The SubImage struct could then be something like this (or be broken into separate SubImage and SubImageMut types):

pub struct SubImage<P: Pixel, Buffer: Deref<Target = [P::Subpixel]>> {
    inner: Buffer,
    dimensions: (u32, u32),
    row_stride: usize,
    _phantom: std::marker::PhantomData<P>,
}

impl<P: Pixel, Inner: Deref<Target = [P::Subpixel]>> GenericImage for SubImage<P, Inner> { ... }
impl<P: Pixel, Inner: Deref<Target = [P::Subpixel]> + DerefMut> GenericImageMut for SubImage<P, Inner> { ... }

[197g]

As a note while I ponder this, <SubImage as ImageView>::buffer would behave kind of weirdly as returning a view containing pixels that the subiumage does not logically contain. In the mutable case this also means we can't internally work around the aliasing-2d-image-mut-view problem by some kind of unsafe type that uses directly *mut [P::Subpixel].

[fintelia]

Yeah, the samples in each row between width * CHANNELS and row_stride would not actually be part of the sub-image. That's not ideal, but I didn't see a good way to avoid it while having an ergonomic API. I assume algorithms are going to want to mutably access multiple rows at once (or at least mutably access one row while immutably accessing a different row).

[197g]

The problem with that sample layout is its pitch information is not represented in the value and row stride as a solo method is, personally, a bit odd. We no longer have bounds (thankfully) but also no means of calculating the required pitches on the consumer side. Maybe the return type should be View<'_ [P::Subpixel>, P> instead which already has the members for it. Also that should imply we also implement the trait for it. That is basically a 2d slice without any of the aliasing / split optimizations.

[fintelia]

I'm not sure I follow what the distinction is. If we exposed GenericImage::view instead, then:

• img.view().samples() and img.view().image_slice() would return exactly what img.buffer() did.
• img.view().flat().layout.height_stride would be exactly what img.row_stride() was.
• We'd have channel_stride=1 and width_stride=P::CHANNELS.

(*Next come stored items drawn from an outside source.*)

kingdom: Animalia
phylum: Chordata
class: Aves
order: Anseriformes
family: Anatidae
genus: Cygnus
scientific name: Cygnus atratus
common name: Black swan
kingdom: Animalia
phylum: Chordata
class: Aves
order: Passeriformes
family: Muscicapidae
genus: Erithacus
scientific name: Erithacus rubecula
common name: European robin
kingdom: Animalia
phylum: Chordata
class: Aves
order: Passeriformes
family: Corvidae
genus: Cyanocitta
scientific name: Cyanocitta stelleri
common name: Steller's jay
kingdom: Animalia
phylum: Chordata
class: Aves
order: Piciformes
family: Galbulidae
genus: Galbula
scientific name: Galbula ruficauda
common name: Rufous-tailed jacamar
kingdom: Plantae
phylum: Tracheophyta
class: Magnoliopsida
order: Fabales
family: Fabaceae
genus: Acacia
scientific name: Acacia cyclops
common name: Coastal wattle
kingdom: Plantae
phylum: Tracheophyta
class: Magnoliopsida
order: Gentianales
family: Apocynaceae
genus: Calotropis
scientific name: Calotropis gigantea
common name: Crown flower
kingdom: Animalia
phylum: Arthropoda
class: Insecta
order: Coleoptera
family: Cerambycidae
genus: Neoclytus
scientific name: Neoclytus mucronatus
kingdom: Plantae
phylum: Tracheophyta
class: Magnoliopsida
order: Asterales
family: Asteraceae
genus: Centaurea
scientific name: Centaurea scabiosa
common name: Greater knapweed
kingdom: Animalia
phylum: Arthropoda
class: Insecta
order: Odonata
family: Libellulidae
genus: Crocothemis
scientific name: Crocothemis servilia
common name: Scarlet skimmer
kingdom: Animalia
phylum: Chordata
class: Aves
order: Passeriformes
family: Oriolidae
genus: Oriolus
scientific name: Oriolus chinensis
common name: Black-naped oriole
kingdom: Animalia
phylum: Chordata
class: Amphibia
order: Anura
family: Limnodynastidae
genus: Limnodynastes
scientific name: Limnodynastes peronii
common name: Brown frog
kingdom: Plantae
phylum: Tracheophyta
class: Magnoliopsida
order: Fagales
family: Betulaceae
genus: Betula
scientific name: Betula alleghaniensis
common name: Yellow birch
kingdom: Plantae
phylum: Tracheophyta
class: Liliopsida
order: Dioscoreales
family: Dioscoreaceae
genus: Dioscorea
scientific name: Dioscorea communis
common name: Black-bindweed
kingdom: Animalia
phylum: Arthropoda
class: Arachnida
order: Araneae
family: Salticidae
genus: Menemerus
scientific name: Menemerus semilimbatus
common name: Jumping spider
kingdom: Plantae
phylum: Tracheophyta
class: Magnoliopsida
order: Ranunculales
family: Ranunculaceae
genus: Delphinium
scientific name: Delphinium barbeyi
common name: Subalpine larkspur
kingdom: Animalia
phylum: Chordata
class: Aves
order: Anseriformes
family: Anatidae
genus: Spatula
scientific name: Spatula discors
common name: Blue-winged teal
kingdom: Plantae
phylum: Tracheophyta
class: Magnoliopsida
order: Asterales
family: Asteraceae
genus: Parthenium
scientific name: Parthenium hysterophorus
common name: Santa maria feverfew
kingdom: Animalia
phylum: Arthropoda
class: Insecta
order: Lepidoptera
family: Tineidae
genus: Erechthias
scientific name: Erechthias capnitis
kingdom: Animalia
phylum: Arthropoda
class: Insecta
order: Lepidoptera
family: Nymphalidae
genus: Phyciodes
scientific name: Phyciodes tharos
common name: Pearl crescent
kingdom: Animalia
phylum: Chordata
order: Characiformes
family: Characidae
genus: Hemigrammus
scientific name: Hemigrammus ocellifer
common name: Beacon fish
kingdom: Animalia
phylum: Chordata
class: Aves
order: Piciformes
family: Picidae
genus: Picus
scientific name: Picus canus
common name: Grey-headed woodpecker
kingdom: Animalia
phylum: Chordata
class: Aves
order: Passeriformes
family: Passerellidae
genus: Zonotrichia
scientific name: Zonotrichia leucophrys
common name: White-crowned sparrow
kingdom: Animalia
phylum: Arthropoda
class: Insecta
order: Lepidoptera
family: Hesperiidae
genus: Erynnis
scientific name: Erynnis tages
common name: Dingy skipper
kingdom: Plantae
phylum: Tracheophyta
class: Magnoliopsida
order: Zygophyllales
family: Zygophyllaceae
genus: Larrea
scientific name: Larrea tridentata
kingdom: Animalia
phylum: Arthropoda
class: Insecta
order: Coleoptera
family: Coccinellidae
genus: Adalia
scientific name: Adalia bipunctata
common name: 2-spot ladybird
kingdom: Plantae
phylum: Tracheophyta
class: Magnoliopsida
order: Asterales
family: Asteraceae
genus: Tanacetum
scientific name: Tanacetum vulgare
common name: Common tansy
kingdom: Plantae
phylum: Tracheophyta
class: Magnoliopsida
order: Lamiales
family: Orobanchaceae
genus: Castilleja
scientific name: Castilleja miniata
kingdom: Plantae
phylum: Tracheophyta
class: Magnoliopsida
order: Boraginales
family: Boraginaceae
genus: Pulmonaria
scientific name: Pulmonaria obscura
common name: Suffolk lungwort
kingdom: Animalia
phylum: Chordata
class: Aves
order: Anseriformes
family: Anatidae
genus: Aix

The last point is the important one for this proposal. By forcing densely packed pixels within a row, algorithm implementations can be much more efficient.

[197g]

The idea of returning view actually comes from a much older issue that got take up in #2417. I admit, it was a bit of leading question. I was wondering if we could not gain the major performance benefits of this restriction without a major redesign if we simply had a method return an optional view, i.e. the View type is a much more concrete statement about the layout than implicitly saying we implement the trait only for certain types. At least for all the common layouts implemented in image right now this would provide the benefits of having a codepath work on primitive types and numbers—and if such code paths specialize on channel_stride=1 they should get statically optimized when they are being monomorphized.